As thousands of foreigners and Afghan citizens are trying to leave Afghanistan in the wake of the Taliban seizing power, this massive exodus could also cause another migration crisis in Europe, including countries such as Poland and Lithuania, where many refugees are being directed by the Minsk regime.

At the moment, Poland’s government is taking steps to ensure vulnerable personnel are evacuated from the capital, Kabul. The unpredictable nature of the Taliban regime means that all individuals who had cooperated with foreign military forces or worked at foreign diplomatic missions could potentially be in danger. Not only them, but also regular citizens want to leave the country, fearing repressions from the Islamic fundamentalists who are taking over Afghanistan.

Meanwhile, on the EU’s eastern border with Belarus, the number of refugees from countries such as Afghanistan, Iraq, Syria has been on the rise. Lithuania, which has seen the biggest wave of migrants so far, accused Belarus of using migrant flows as a means of hybrid warfare to affect regional stability in retaliation for Lithuania offering safe haven to many leaders of Belarusian democratic opposition.

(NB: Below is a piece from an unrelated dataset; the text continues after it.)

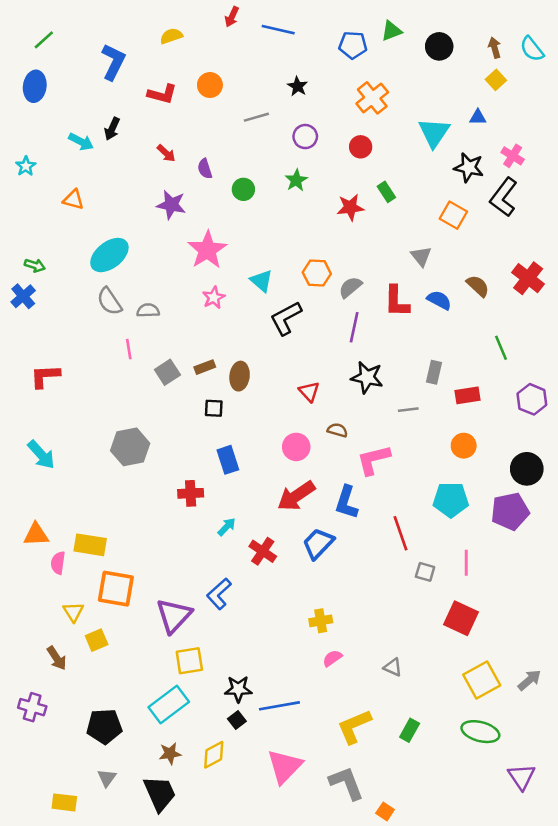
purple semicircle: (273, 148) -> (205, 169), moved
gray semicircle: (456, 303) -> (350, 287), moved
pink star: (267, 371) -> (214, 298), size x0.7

Experts believe both Russia and Belarus are likely to use this destabilizing strategy in the months to come.

On recent footage from Poland’s border with Belarus, it is evident that Belarusian border guards are forcibly driving the refugees forward, urging them to cross the Polish border.

“The dramatic situation these people have found themselves in is being exploited by criminal groups that earn big money to smuggle refugees to Europe. Now, the Lukashenka’s regime has joined these criminals, behaving much like other tyrants do by weaponising migration,” said Antoni Trzmiel, the journalist of the Do Rzeczy magazine.

Poland’s Interior Ministry is already boosting security measures at the border with Belarus.